I freeze, heart pounding.
“Thinks she’s got a choice.” the soldier in front sneers at me through chipped teeth. “Like we’re asking permission or something.”
The males chuckle. It’s a crowd favorite. He’s the comedian.
I mentally punch him in the dick.
“Please,” forces its way from my lips instinctively.
“Please,” Laugh Riot taunts. The pad of his pointer appears surgically attached to the trigger of his gun. “A beggar. Aren’t you into that shit, Odie?”
Odren’s eyes rake over me, viewing me as more property than person. The sea behind us roars in warning, but I can’t focus on anything else but the adrenaline coursing through my veins.
He grabs my throat and pulls me closer to him. “Maybe I should give you a little test for His Grace. See if you’re worth this trouble.”
Pure terror crashes into me as blood trickles down my chin. The heels of my boots slide over the slick wood of the dock.
Run. Run. Run. My mind screams at me, injects inexplicable energy into bruised, sore muscle.
Where? I almost shout it, almost sob. Where can I run?
I ran across a country, an ocean, and now I’m being walked down the plank.
The spymaster was right. I am reckless and stupid. I never stood a chance.
“… not fucking listening!” Odren’s hand strikes into me with the force of a whip, sending me crashing into cold, wet planks. Stinging, angry pain scorches my wrists and knees as I scrape the rough wood. My head falls back, dazed and disoriented.
Thunder shakes the dock, as the sea showers me with freezing water, numbing my senses. I struggle to keep my eyes open, fighting against the darkness creeping in.
A loud voice curses about whores and their place as a rough hand snags my throat and hauls me up onto unsteady feet. Warm blood spills down my sternum, glazing my tattoo.
Did I black out? New fears gnaws at me. Desperately, I claw at Odren’s arm, trying to loosen his grip.
Bile bleeds out from my stomach, starts shutting down internal organs. He’s going to kill me. “… yeah, princess?”
I wasn’t listening, but there’s a sick implication in his tone. I think I’m going to retch.
Odren laughs. Horrible and demented. It’s the worst sound I’ve ever heard until he gasps.
Hot blood splatters the front of my coat.
He chokes. Gurgles. Stumbles back to reveal the end of a knife sticking through his chest. His white, wide eyes meet mine before he lets out a choppy groan and collapses backward.

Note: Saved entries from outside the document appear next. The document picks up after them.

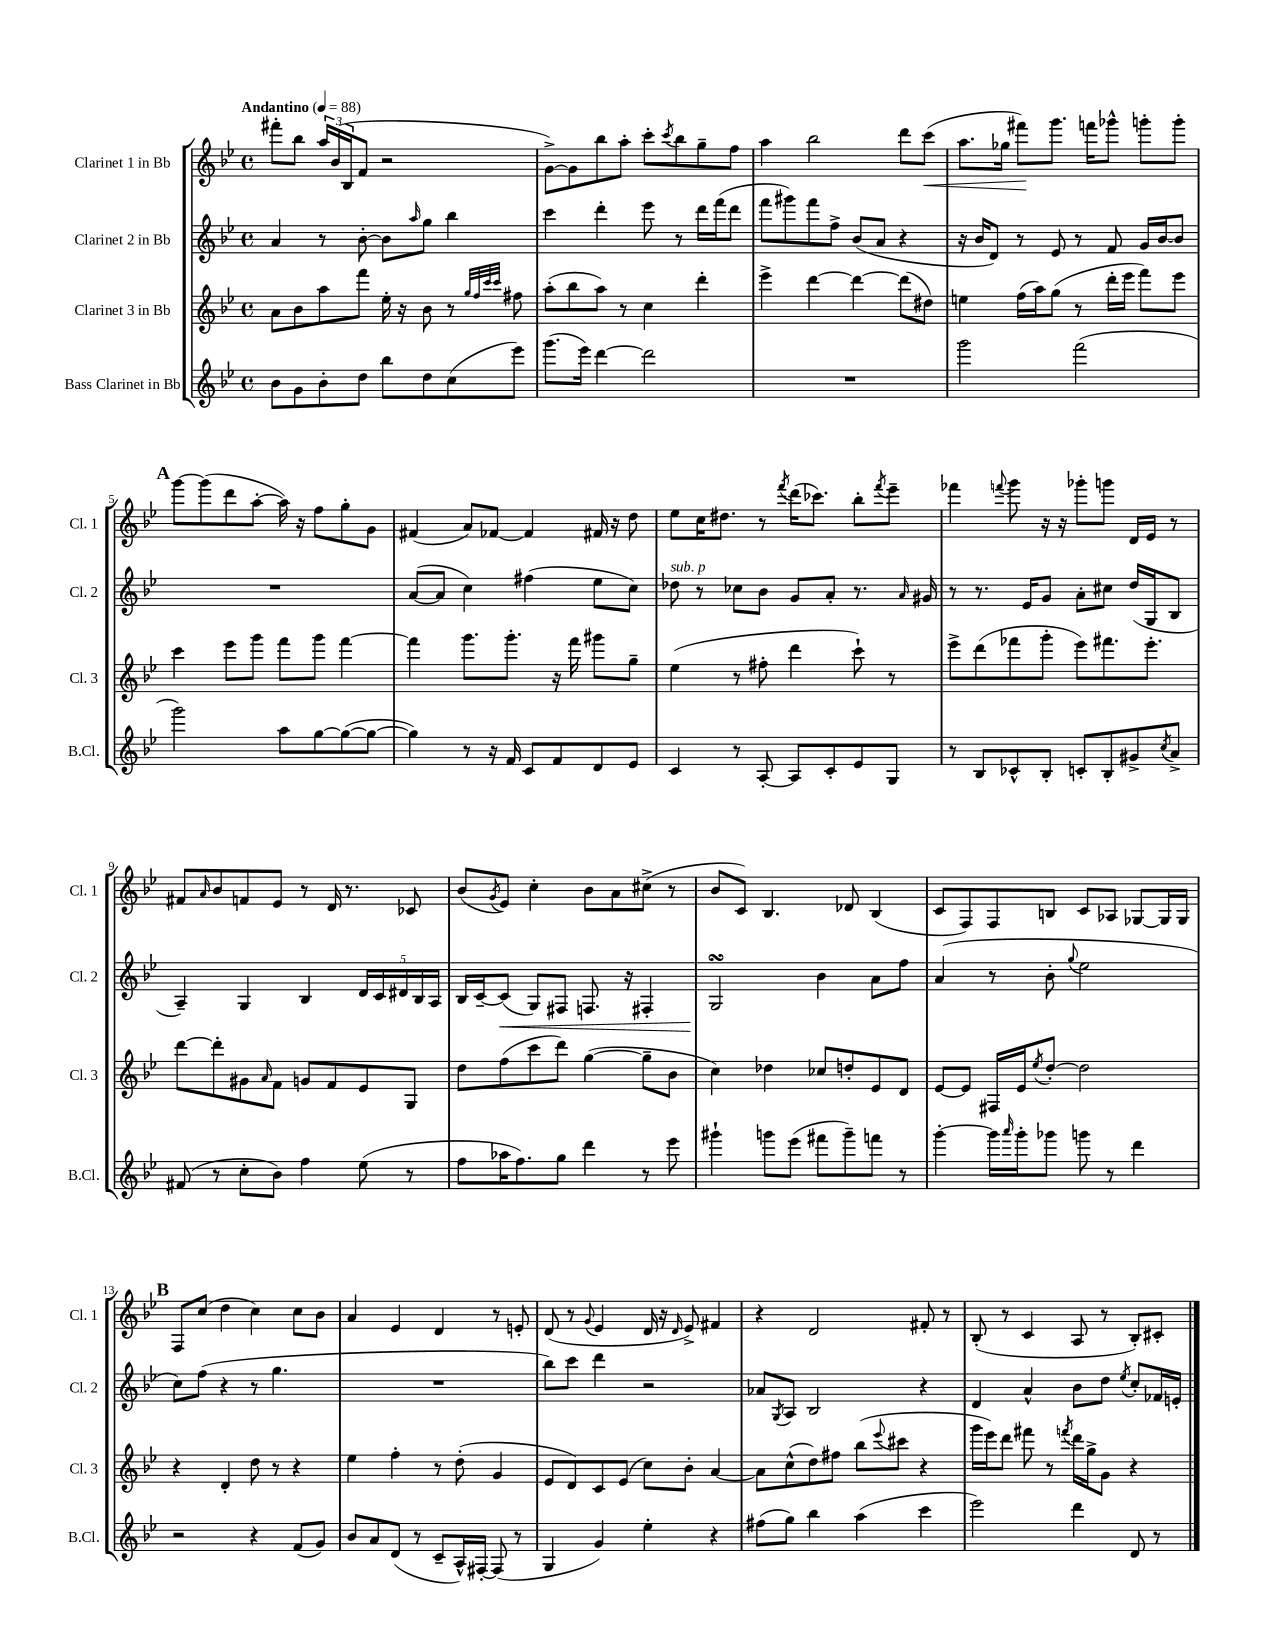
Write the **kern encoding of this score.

**kern	**kern	**kern	**dynam	**kern	**dynam
*part4	*part3	*part2	*part2	*part1	*part1
*staff4	*staff3	*staff2	*staff2	*staff1	*staff1
*I"Bass Clarinet in Bb	*I"Clarinet 3 in Bb	*I"Clarinet 2 in Bb	*	*I"Clarinet 1 in Bb	*
*I'B.Cl.	*I'Cl. 3	*I'Cl. 2	*	*I'Cl. 1	*
*clefG2	*clefG2	*clefG2	*	*clefG2	*
*k[b-e-]	*k[b-e-]	*k[b-e-]	*	*k[b-e-]	*
*M4/4	*M4/4	*M4/4	*	*M4/4	*
*met(c)	*met(c)	*met(c)	*	*met(c)	*
*MM88	*MM88	*MM88	*	*MM88	*
=1	=1	=1	=1	=1	=1
!	!	!	!	!LO:TX:a:B:t=Andantino	!
8b-\L	8a\L	4a/	.	8fff#X'\L	.
8g\	8b-\	.	.	8bb-\J	.
8b-'\	8aa\	8r	.	24aa/LL	.
.	.	.	.	(24b-/	.
.	.	.	.	24B-/J	.
8dd\J	8fff\J	[8b-'\	.	8f/J	.
8bb-\L	16ee-'\	8b-\L]	.	2r	.
.	16r	.	.	.	.
.	.	16qqaa/	.	.	.
8dd\	8b-\	8gg\J	.	.	.
(8cc\	8r	4bb-\	.	.	.
.	32qqgg/LLL	.	.	.	.
.	32qqff/	.	.	.	.
.	32qqccc/	.	.	.	.
.	32qqccc/JJJ	.	.	.	.
8eee-\J)	8ff#X\	.	.	.	.
=2	=2	=2	=2	=2	=2
(8.ggg\L	(8aa'\L	4ccc\	.	[8g^\L)	.
.	8bb-\	.	.	8g\]	.
16eee-\Jk)	.	.	.	.	.
[4ddd\	8aa\J)	4ddd'\	.	8bb-\	.
.	8r	.	.	8aa'\J	.
2ddd\]	4cc\	8eee-\	.	8ccc'\L	.
.	.	.	.	8qccc/	.
.	.	8r	.	8bb-\	.
.	4ddd'\	16ddd\LL	.	8gg~\	.
.	.	(16fff\J	.	.	.
.	.	8ddd\J	.	8ff\J	.
=3	=3	=3	=3	=3	=3
1r	4eee-^\	8fff\L	.	4aa\	.
.	.	8ggg#X\)	.	.	.
.	[4ddd\	8fff\	.	2bb-\	.
.	.	8ff^\J	.	.	.
.	4ddd\_	(8b-/L	.	.	.
.	.	8a/J	.	.	.
.	(8ddd\L]	4r	.	8ddd\L	.
!	!	!	!	!	!LO:HP:b
.	8dd#X\J)	.	.	(8ccc\J	<
=4	=4	=4	=4	=4	=4
2ggg\	4een\	16r	.	8.aa\L	.
.	.	16b-/KL	.	.	.
.	.	8d/J)	.	.	.
.	.	.	.	16gg-X\Jk	.
.	(16ff\LL	8r	.	8fff#X\L)	.
.	16aa\J)	.	.	.	.
.	(8gg\J	8e-/	.	8.ggg\J	[
(2fff\	8r	8r	.	.	.
.	.	.	.	16fffn\KL	.
.	16ddd'\LL	8f/	.	8ggg-X^^\J	.
.	16eee-\JJ	.	.	.	.
.	8fff\L)	16g/LL	.	8gggn'\L	.
.	.	[16b-/J	.	.	.
.	8eee-\J	8b-/J]	.	8ggg'\J	.
!!LO:LB:g=z
!!LO:REH:place=s1:t=A
=5	=5	=5	=5	=5	=5
2ggg\)	4ccc\	1r	.	[8ggg\L	.
.	.	.	.	(8ggg\]	.
.	8eee-\L	.	.	8ddd\	.
.	8ggg\J	.	.	[8aa'\J	.
8aa\L	8fff\L	.	.	16aa\])	.
.	.	.	.	16r	.
[8gg\	8ggg\J	.	.	8ff\L	.
(8gg\_	[4fff\	.	.	8gg'\	.
8gg\J_	.	.	.	8g\J	.
=6	=6	=6	=6	=6	=6
4gg\])	4fff\]	([8a/L	.	(4f#X/	.
.	.	8a/J]	.	.	.
8r	8.ggg\L	4cc\)	.	8a/L)	.
16r	.	.	.	[8f-X/J	.
16f/	8.ggg'\J	.	.	.	.
8c/L	.	(4ff#X\	.	4f-/]	.
8f/	16r	.	.	.	.
.	16fff\	.	.	.	.
8d/	8ggg#X\L	8ee-\L	.	16f#X/	.
.	.	.	.	16r	.
8e-/J	8gg~\J	8cc\J)	.	8dd\	.
=7	=7	=7	=7	=7	=7
!	!	!LO:TX:a:i:t=sub. p	!	!	!
4c/	(4ee-\	8dd-X\	.	8ee-\L	.
.	.	8r	.	16cc\K	.
.	.	.	.	8.dd#X\J	.
8r	8r	8cc-X\L	.	.	.
[8A'/	8ff#X'\	8b-\J	.	8r	.
.	.	.	.	8qfff/	.
8A/L]	4ddd\	8g/L	.	(16ddd\KL	.
.	.	.	.	8.ccc-X\J)	.
8c'/	.	8a'/J	.	.	.
8e-/	8ccc`\)	8.r	.	8bb-'\L	.
.	.	.	.	8qfff/	.
8G/J	8r	.	.	8eee-~\J	.
.	.	16qqa/	.	.	.
.	.	16g#X/	.	.	.
=8	=8	=8	=8	=8	=8
8r	8eee-^\L	8r	.	4fff-X\	.
8B-/L	(8ddd\	8.r	.	.	.
.	.	.	.	8qqfffn/	.
8c-X^^/	8fff-X\	.	.	8ggg\	.
.	.	16e-/KL	.	.	.
8B-'/J	8ggg'\J	8g/J	.	16r	.
.	.	.	.	16r	.
8cn'/L	8eee-\L)	8a'\L	.	8ggg-X'\L	.
8B-'/	8.fff#X\	8cc#X\J	.	8gggn\J	.
8g#X^/	.	(16dd/LL	.	16d/LL	.
.	8.eee-'\J	16G/J	.	16e-/JJ	.
8qcc/	.	.	.	.	.
8a^/J	.	8B-/J	.	8r	.
!!LO:LB:g=z
=9	=9	=9	=9	=9	=9
(8f#X/	[8ddd\L	4A~/)	.	8f#X/L	.
.	.	.	.	16qqa/	.
8r	8ddd'\]	.	.	8b-/	.
8cc'\L	8g#X\	4G/	.	8fn/	.
.	16qqa/	.	.	.	.
8b-\J)	8f\J	.	.	8e-/J	.
4ff\	8gn/L	4B-/	.	8r	.
.	8f/	.	.	16d/	.
.	.	.	.	8.r	.
(8ee-\	8e-/	20d/LL	.	.	.
.	.	20c/	.	.	.
.	.	20d#X/	.	.	.
8r	8G/J	.	.	8c-X/	.
.	.	20B-/	.	.	.
.	.	20A/JJ	.	.	.
=10	=10	=10	=10	=10	=10
8ff\L	8dd\L	16B-/LL	.	(8b-/L	.
.	.	[16c~/J	.	.	.
.	.	.	.	8qg/	.
!	!	!	!LO:HP:b	!	!
16aa-X\K	(8ff\	(8c/J]	<	8e-/J)	.
8.ff\)	.	.	.	.	.
.	8ccc\	8G/L)	.	4cc'\	.
8gg\J	8ddd\J)	8F#X/J	.	.	.
4ddd\	([4gg\	8.Fn/	.	8b-\L	.
.	.	.	.	8a\	.
.	.	16r	.	.	.
8r	8gg~\L]	4F#X'/	.	(8cc#X^\J	.
8eee-\	8b-\J	.	.	8r	.
=11	=11	=11	=11	=11	=11
4ggg#X`\	4cc\)	2GsSSS/	.	8b-/L	.
.	.	.	.	8c/J)	.
8gggn\L	4dd-X\	.	.	4.B-/	.
(8eee-\J	.	.	.	.	.
8fff#X\L	8cc-X/L	4b-\	[	.	.
8ggg~\)	8ddn'/	.	.	8d-X/	.
8fffn\J	8e-/	8a\L	.	(4B-/	.
8r	8d/J	8ff\J	.	.	.
=12	=12	=12	=12	=12	=12
[4ggg'\	[8e-/L	(4a/	.	8c/L	.
.	8e-/J]	.	.	8F/)	.
16ggg\LL]	16F#X/LL	8r	.	8F/	.
16qqaaa/	.	.	.	.	.
16ggg'\J	16e-/J	.	.	.	.
.	8qee-/	.	.	.	.
8ggg-X\J	[8dd'/J	8b-'\	.	8Bn/J	.
.	.	8qqgg/	.	.	.
8gggn\	2dd\]	2ee-\	.	8c/L	.
8r	.	.	.	8A-X/J	.
4ddd\	.	.	.	[8G-X/L	.
.	.	.	.	16G-/L]	.
.	.	.	.	16G-/JJ	.
!!LO:LB:g=z
!!LO:REH:place=s1:t=B
=13	=13	=13	=13	=13	=13
2r	4r	8cc\L)	.	8F/L	.
.	.	(8ff\J	.	(8cc/J	.
.	4d'/	4r	.	4dd\	.
4r	8dd\	8r	.	4cc\)	.
.	8r	4.gg\	.	.	.
(8f/L	4r	.	.	8cc\L	.
8g/J)	.	.	.	8b-\J	.
=14	=14	=14	=14	=14	=14
8b-/L	4ee-\	1r	.	4a/	.
8a/	.	.	.	.	.
(8d/J	4ff'\	.	.	4e-/	.
8r	.	.	.	.	.
8c~/L	8r	.	.	4d/	.
16A^^/L)	(8dd'\	.	.	.	.
[16F#X'/JJ	.	.	.	.	.
(8F#/]	4g/	.	.	8r	.
8r	.	.	.	8en'/	.
=15	=15	=15	=15	=15	=15
4G/	8e-/L	8bb-\L)	.	(8d/	.
.	8d/)	8ccc\J	.	8r	.
.	.	.	.	8qqg/	.
4g/)	8c/	4ddd\	.	4e-/	.
.	(8e-/J	.	.	.	.
4ee-'\	8cc\L)	2r	.	16d/	.
.	.	.	.	16r	.
.	.	.	.	16qqd/	.
.	8b-'\J	.	.	8e-^/)	.
4r	[4a/	.	.	4f#X/	.
=16	=16	=16	=16	=16	=16
(8ff#X\L	8a\L]	8a-X/L	.	4r	.
.	.	8qG/	.	.	.
8gg\J)	(8cc^^\	8A/J	.	.	.
4bb-\	8dd\)	2B-/	.	2d/	.
.	8ff#X\J	.	.	.	.
(4aa\	(8bb-\L	.	.	.	.
.	8qqeee-/	.	.	.	.
.	8ccc#X\J	.	.	.	.
4ccc\	4r	4r	.	8f#X'/	.
.	.	.	.	8r	.
=17	=17	=17	=17	=17	=17
2eee-\)	16ggg\LL	4d/	.	(8B-'/	.
.	16eee-\J)	.	.	.	.
.	8ddd\J	.	.	8r	.
.	8fff#X\	4a^^/	.	4c/	.
.	8r	.	.	.	.
.	8qfffn/	.	.	.	.
4ddd\	16ddd\LL	8b-\L	.	8A/	.
.	16gg^\J	.	.	.	.
.	8g\J	8dd\J	.	8r	.
.	.	8qee-/	.	.	.
8d/	4r	8cc'/L	.	8B-'/L)	.
8r	.	16f-X/L	.	8c#X'/J	.
.	.	16en'/JJ	.	.	.
==	==	==	==	==	==
*-	*-	*-	*-	*-	*-
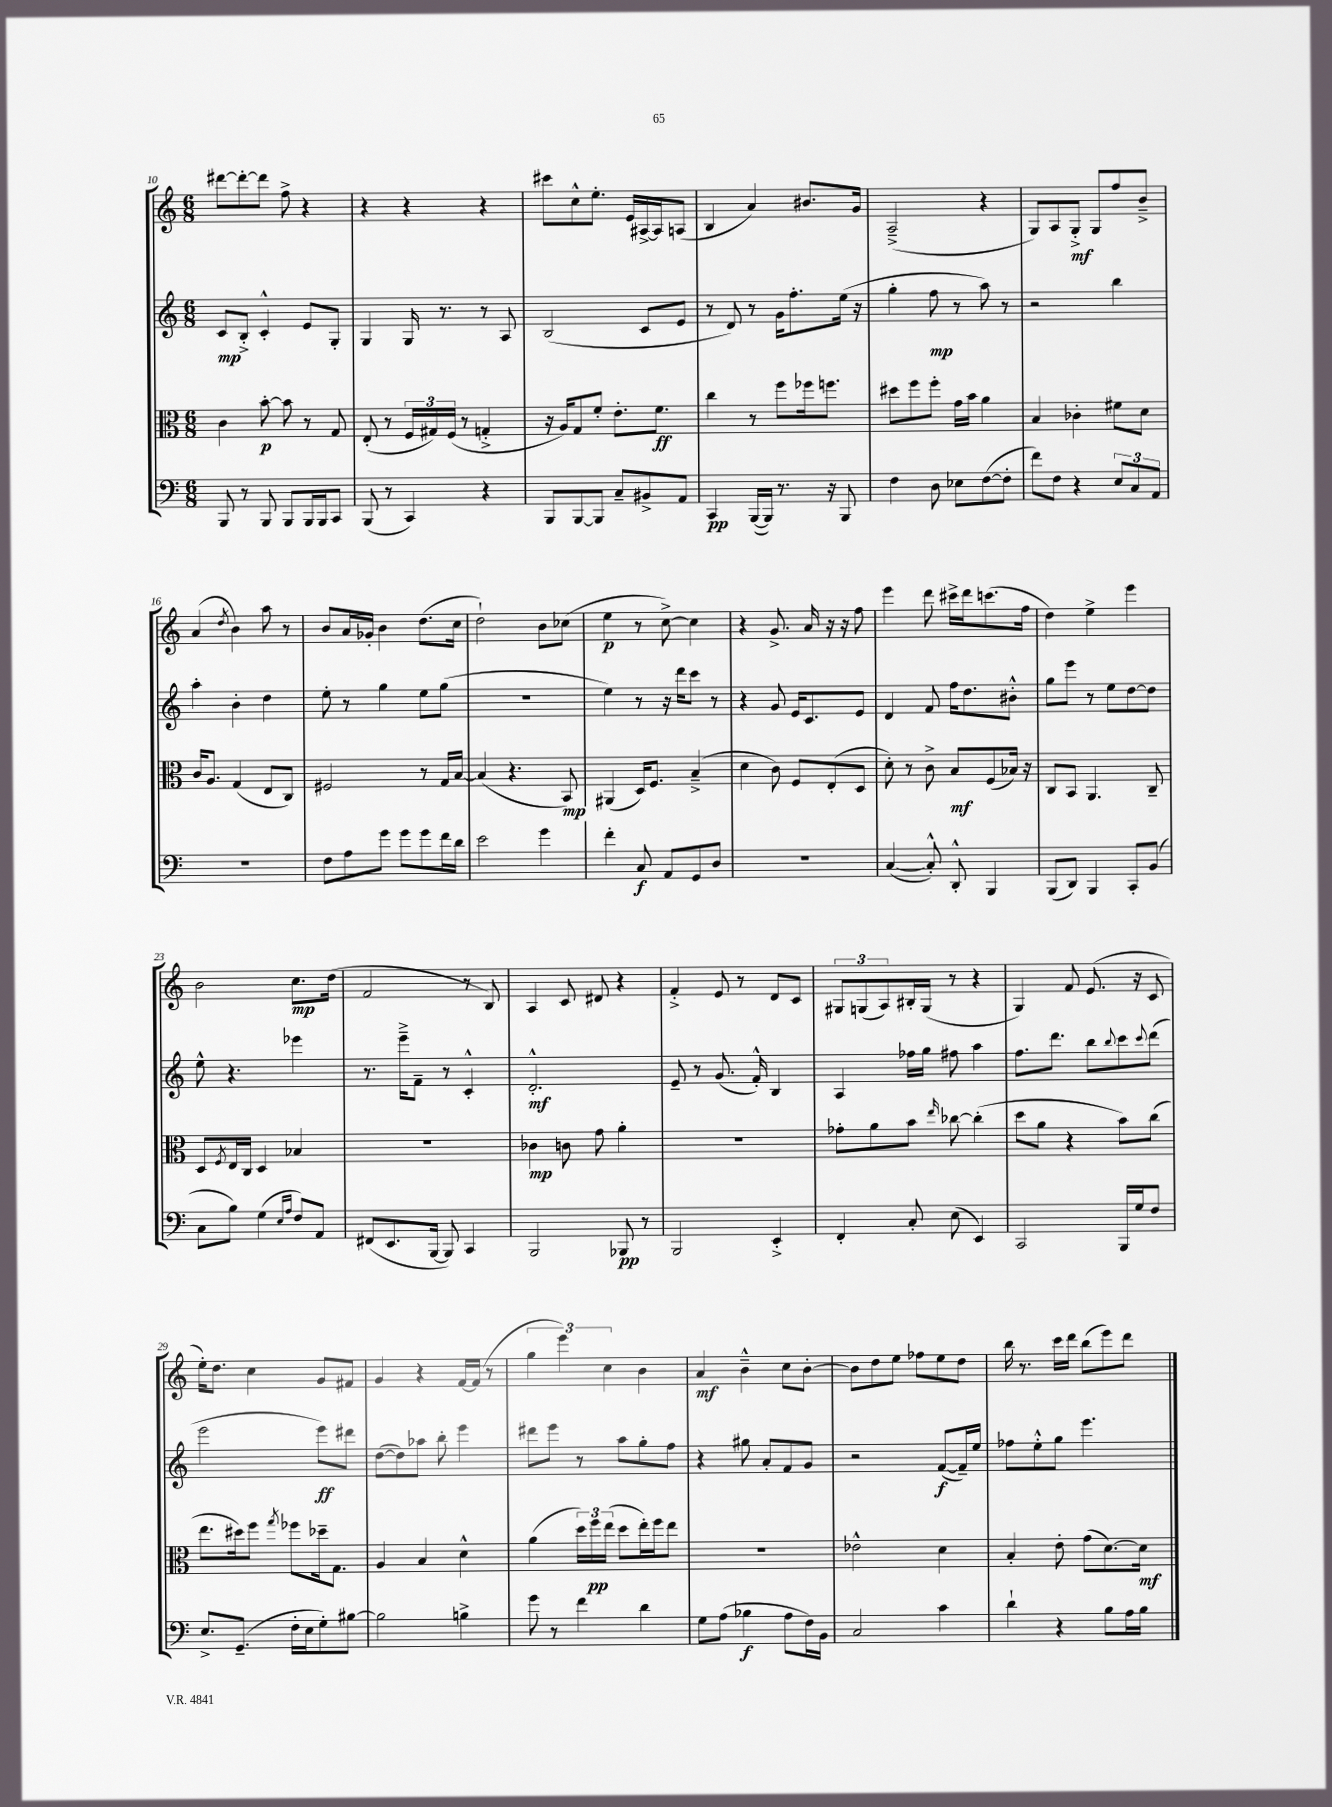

I don’t even flinch at the thud of his body hitting the ground at my feet. I’m too focused on the male standing behind him.
His shirt’s torn. Dark, wet hair sags into his eyes, and the mouth that just started healing is split again, angrier, redder, like he tore it with a fish hook.
Dark patches of blood litter the angle of his jaw, a deep dribbling cut climbs up his neck, and shadows, pitch black, flow and swirl and writhe in his wake, a personal storm of unholy darkness spilling over the dock.
“Leni,” he growls, and there’s a whole realm in the word. Relief and anguish. Fear.
My heart flounders inside my ribs, beating out an uneven rhythm as Cross steps over Odren’s body to stand before me.
“Can you stand?” Cross’s voice is heavy with grit and shadow and there’s savagery in the way he bends his heaving body over me, how he doesn’t bother to let go of the tainted murder weapon as he gently tucks my hair behind my ear. “Leni?”
Of course I can stand.
But … I can’t feel my feet, and it dawns on me that Cross isn’t standing with me. He’s holding me. And I’m leaning into him, clutching at the sopping wet shirt beneath his jacket.